Figure 5 shows the pre-welding spots to attach the two pieces together, and
Figure 6 represents the stabilization welding spots inserted into the simulation model, which is a key point in the numerical analysis. In general, the deformation produced on the welded plates is in a saddle-bulge shape vertically and has a twisted formation horizontally, as shown in
Figure 7. This study mainly implemented 6 mm thick SUS304 steel plates as realistic test pieces for CO
2 GMAW.
Table 1 presents the practical welding parameters for the test workpiece with and without jig constraints. Variation in the parameters is due to the manual nature of the welding process.
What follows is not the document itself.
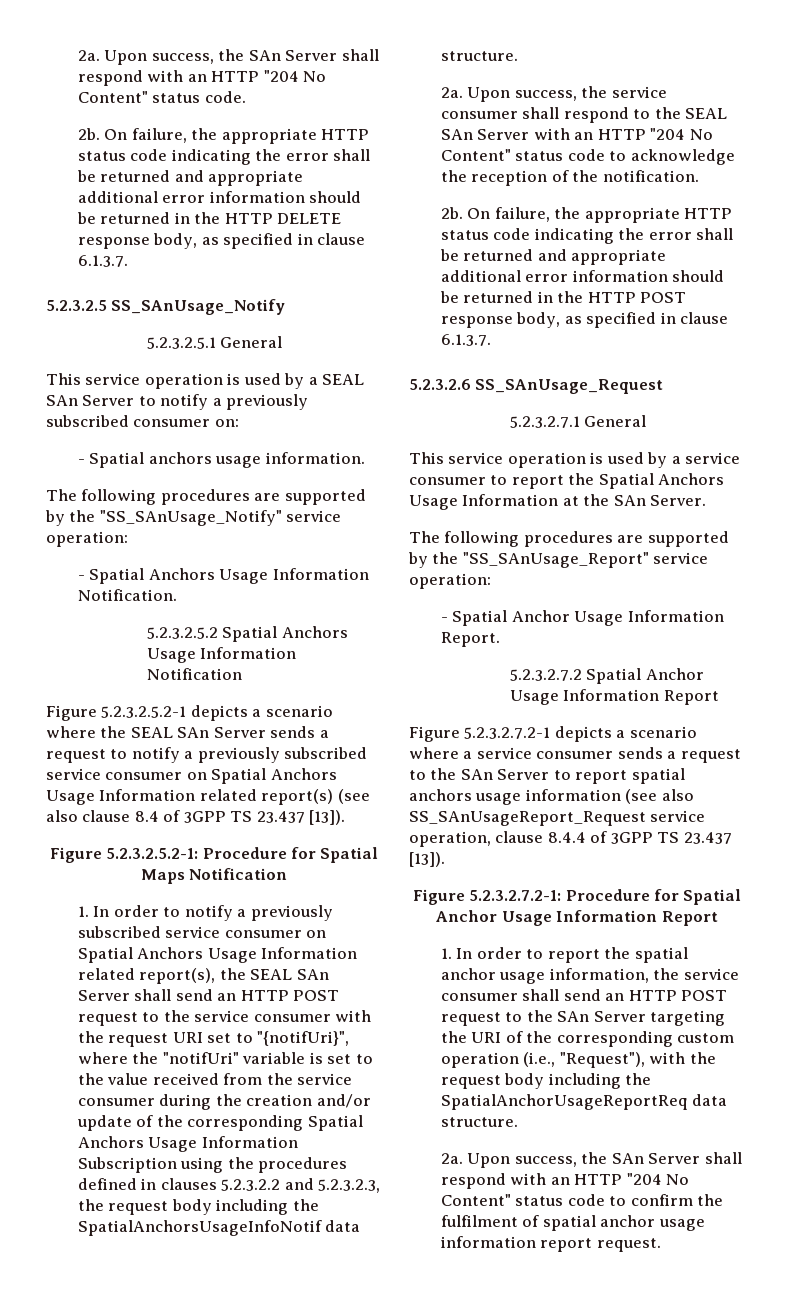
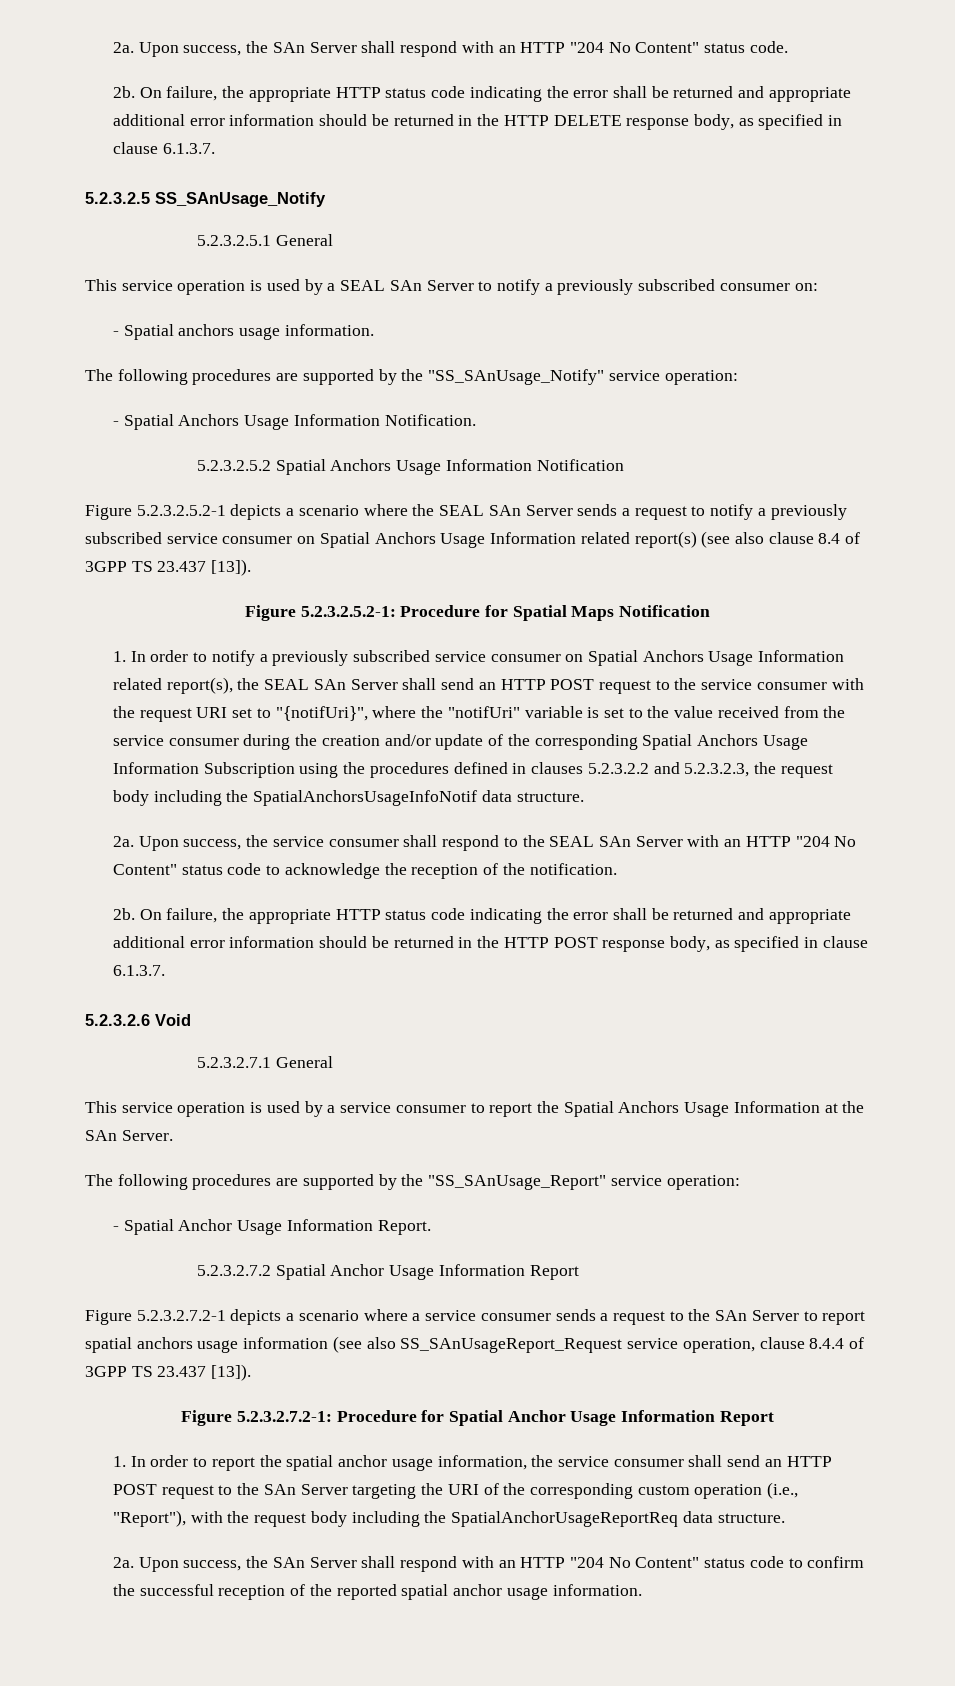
[475,379,664,394] SS_SAnUsage_Request -> [155,1014,191,1026] Void
[559,1052,645,1068] "Request"), -> [112,1510,186,1527] "Report"),
[440,1215,705,1231] [440,1236,661,1252] fulfilment of spatial anchor usage information report request. -> [139,1584,642,1600] successful reception of the reported spatial anchor usage information.

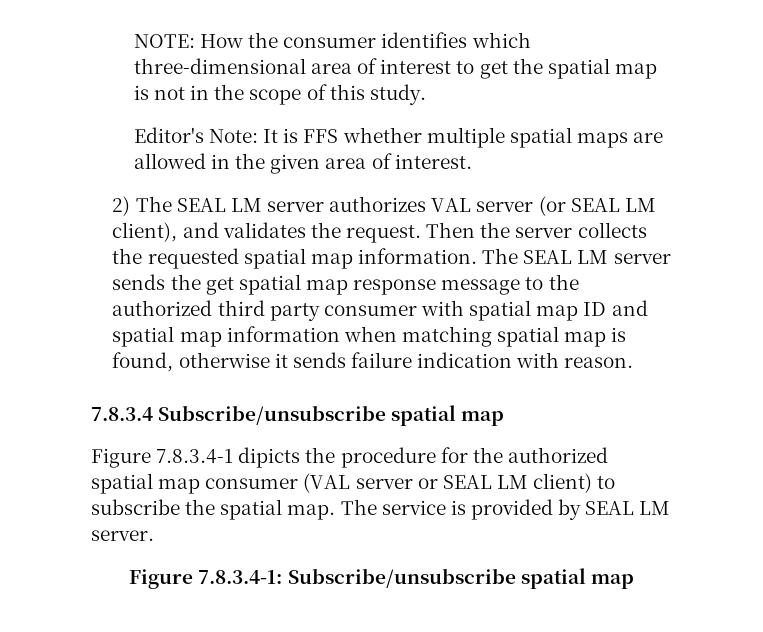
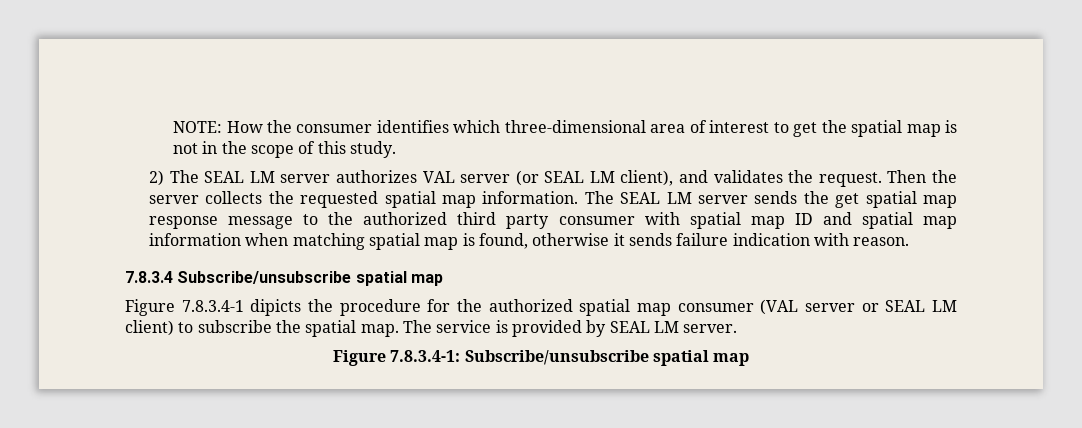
[133,127,664,148] [133,153,472,174] // Editor's Note: It is FFS whether multiple spatial maps are allowed in the given area of interest. -> (396, 149) none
Table 2 shows the simulation parameters of the welding heat source for the test workpiece. Note that the welding process includes two welding passes, and the welding interval is about 30 s. Under the test conditions without jigs, the deformation after cooling to room temperature was identical to what resulted from the numerical simulation analysis, as shown in
Figure 8a,b; both displayed a vertical saddle bulge.
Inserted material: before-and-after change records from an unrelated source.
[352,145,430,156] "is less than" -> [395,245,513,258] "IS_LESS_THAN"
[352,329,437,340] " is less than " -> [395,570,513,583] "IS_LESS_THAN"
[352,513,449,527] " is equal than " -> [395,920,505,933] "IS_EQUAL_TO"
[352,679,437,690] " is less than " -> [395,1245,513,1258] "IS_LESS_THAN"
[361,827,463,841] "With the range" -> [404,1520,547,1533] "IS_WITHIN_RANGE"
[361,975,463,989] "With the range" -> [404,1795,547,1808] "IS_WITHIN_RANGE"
Figure 9 compares the results for the practical welding process with and without jig constraints, showing that the jig constraints effectively reduced deformation.
4. Conclusions
Applying jig fixtures to prevent welding deformation is widely used in industry, but there are currently no standards for how to use jigs, and it is common simply to decide based on personal experience. This study applied the finite element analysis software MSC.MARC to simulate residual stress and deformation in butt welding workpieces on 300 × 250 × 6 mm SUS304 steel with jig fixtures using gas metal arc welding, so as to determine the best location for applying jig fixtures to prevent deformation. Our findings suggest that applying jigs to these steel plates with a depressed displacement of 0 mm produces the best deformation inhibition results for steel plates after welding. They also show that four jigs spaced 200 mm apart inhibit deformation better than six jigs spaced 100 mm apart. The best deformation inhibition results are achieved not when the jigs are attached closer to the welding bead, but when they are attached at a suitable distance from the welding bead. This research suggests that the optimal location for applied jigs is 100 mm from the welding bead, which is similar to actual welding practice. The total difference between the maximum and minimum displacement after welding in the case of 300 × 250 × 6 mm SUS304 steel plates is about 1.1 mm. Regardless of whether or not jigs are applied, the equivalent von Mises stress or residual stress is highest at the welding bead and reaches the yield stress of the welding plates. Adding jigs to inhibit deformation significantly increases the equivalent von Mises stress/residual stress. Therefore, we suggest that to lessen the residual stress, heat treatment should be applied to the area around the welding bead or to the whole workpiece.
This article provides a novel method for analyzing residual stress and deformation in butt welding using the finite element method with a customized subroutine program designed to exactly simulate the actual nonlinear physical phenomenon of this welding process. In the future, we will use this approach to conduct simulation analysis of T-shaped steel plates, a very common form of structural steel used in industry. With the help of custom-designed subroutine programs, the proposed approach can be also extended to analyze multi-layer welding as well as welding with different metals.